Arbeitsgruppen I

Thematischer Austausch zur Podiumsdiskussion

Termin
Ende
Referent*innen

Dr. Gábor Kismihók

ReMO Action Chair

Since I obtained my summa cum laude PhD in management sciences (information management) in 2012, I have been concentrating my research efforts on the multi-disciplinary area of matching processes between education, labor market, and individuals. Previously, I founded the Center of Job Knowledge Research at the Amsterdam Business School, University of Amsterdam (UvA). Since then I have supervised doctoral research at the intersection of the following fields: Knowledge Management, Learning Analytics, Data Science and Organizational Behavior. I published my research in various peer-reviewed international journals and book chapters, mostly in the fields of knowledge management and education (e.g.: Organizational Research Methods, Journal of Learning Analytics (JLA), Journal of Vocational Behavior, and British Educational Research Journal). I regularly review manuscripts for academic journals and conferences in the scientific community I am engaged with (e.g. Computers in Human Behavior, JLA, LAK).

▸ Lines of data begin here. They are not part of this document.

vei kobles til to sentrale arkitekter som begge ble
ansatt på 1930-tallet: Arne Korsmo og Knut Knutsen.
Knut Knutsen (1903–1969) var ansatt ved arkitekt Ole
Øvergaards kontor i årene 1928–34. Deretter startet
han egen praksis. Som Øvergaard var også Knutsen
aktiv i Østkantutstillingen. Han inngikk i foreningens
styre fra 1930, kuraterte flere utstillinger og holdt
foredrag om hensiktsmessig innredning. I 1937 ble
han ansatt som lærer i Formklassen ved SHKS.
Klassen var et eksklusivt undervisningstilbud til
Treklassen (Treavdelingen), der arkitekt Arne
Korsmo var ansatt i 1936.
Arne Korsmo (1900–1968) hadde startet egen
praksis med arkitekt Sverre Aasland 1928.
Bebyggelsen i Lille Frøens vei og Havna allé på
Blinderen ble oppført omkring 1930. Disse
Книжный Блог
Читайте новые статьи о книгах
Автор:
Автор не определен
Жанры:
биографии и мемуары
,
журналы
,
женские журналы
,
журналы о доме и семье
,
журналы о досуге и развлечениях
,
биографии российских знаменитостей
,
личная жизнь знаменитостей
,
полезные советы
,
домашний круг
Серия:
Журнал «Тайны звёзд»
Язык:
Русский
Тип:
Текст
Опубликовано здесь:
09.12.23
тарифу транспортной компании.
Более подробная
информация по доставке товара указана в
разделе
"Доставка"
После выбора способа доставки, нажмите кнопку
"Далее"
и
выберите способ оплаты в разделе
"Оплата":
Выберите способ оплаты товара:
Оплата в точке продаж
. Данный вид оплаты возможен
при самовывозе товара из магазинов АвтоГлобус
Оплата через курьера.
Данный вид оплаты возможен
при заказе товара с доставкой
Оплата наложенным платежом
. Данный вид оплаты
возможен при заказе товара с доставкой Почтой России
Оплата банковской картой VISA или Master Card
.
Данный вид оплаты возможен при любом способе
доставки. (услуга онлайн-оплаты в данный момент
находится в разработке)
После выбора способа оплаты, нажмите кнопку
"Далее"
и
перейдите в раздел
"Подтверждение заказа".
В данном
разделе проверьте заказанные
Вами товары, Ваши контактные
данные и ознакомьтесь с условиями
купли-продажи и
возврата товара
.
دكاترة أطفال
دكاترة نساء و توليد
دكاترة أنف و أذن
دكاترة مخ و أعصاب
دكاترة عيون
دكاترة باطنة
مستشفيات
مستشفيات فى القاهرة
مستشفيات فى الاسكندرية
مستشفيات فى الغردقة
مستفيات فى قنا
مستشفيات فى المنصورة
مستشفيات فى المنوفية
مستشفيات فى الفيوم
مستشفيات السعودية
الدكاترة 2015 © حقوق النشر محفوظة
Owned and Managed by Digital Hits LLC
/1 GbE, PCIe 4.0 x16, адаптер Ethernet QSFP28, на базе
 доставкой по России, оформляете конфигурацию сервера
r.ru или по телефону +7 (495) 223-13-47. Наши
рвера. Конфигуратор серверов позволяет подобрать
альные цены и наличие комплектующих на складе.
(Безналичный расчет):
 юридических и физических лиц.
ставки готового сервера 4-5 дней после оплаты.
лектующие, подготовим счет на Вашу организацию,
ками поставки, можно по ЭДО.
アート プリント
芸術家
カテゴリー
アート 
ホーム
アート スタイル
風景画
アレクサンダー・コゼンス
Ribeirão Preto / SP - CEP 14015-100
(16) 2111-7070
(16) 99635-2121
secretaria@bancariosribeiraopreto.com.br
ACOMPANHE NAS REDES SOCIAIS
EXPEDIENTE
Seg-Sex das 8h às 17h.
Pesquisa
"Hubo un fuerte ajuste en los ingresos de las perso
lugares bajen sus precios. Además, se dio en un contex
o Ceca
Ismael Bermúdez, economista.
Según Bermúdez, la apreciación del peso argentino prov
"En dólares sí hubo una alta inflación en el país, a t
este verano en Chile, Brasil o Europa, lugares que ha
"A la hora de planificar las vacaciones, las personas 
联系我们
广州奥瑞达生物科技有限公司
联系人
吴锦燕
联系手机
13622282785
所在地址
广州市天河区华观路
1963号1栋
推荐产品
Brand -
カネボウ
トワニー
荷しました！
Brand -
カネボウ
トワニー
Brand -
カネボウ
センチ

As the coordinator of the FP7 MSCA ITN Eduworks project, I developed a multi-disciplinary training programme for graduate students. This included the development of a transversal (e.g. writing and communication skills) and a personalized, research specific training programme covering methodological (advanced statistical methods, research design) and technical (data science, basic coding skills) courses for social scientists. Utilizing the above-mentioned training, I organized a number of summer and winter schools. Further, I worked out a complex quality management system to monitor the training progress of a multi-disciplinary group of graduate students

Dr. Stefan Mol

ReMO Action project, Working Group 2 Chair

Stefan T. Mol is assistant professor in Organizational Behavior and Research Methods at the Amsterdam Business School of the University of Amsterdam and co-founder and board member of the Scilink foundation. He received his Master's degree in psychology at the University of Amsterdam in 2000, and his PhD in psychology in 2007, at the Institute of Psychology of the Erasmus University Rotterdam. Stefan was/is involved in the EU-Funded Leonardo da Vinci Ontohr, Med-Assess, Ontotech and Nursing AI projects. From 2013-2017 Stefan served on the Board of Management and Supervisory Board of the FP7 Marie Curie Initial Training Network (ITN) Eduworks (see http://www.eduworks-network.eu) a project aimed at the socio-economic and psychological dynamics of labour supply and demand matching processes at aggregated and disaggregated levels. Finally, Stefan was involved in the coordination of a university-wide project aimed at establishing Learning Analytics at the University of Amsterdam from 2013-2016, and its successor from 2017-2019.

Dr. Brian Cahill

Dr Brian Cahill works in the Learning and Skills Analytics Lab of the Leibniz Information Centre for Science and Technology in Hannover as Grant Manager of the COST Action CA19117 on Researcher Mental Health. He is a Member of the Governing Board of EuroScience and was Chair of the Marie Curie Alumni Association from March 2016 to February 2018. In these roles, he engaged with early-career researchers on topics ranging from researcher career development, innovation, research funding, science communication, science policy, researcher pensions, research integrity, responsible research and innovation and many more.

He studied Mechanical Engineering in Ireland and moved to Germany in 1998 to take up a position with Hewlett Packard. He received his PhD for work in electrokinetically-driven fluid flow from the ETH Zurich in 2004 and subsequently carried out postdoctoral research in colloid and interface science at the University of Geneva. He was a Marie Curie fellow and Junior Research Group Leader at the Institute for Bioprocessing and Analytical Measurement Techniques in Heilbad Heiligenstadt (Germany), where his research interests focussed on measurement techniques for droplet-based microfluidics.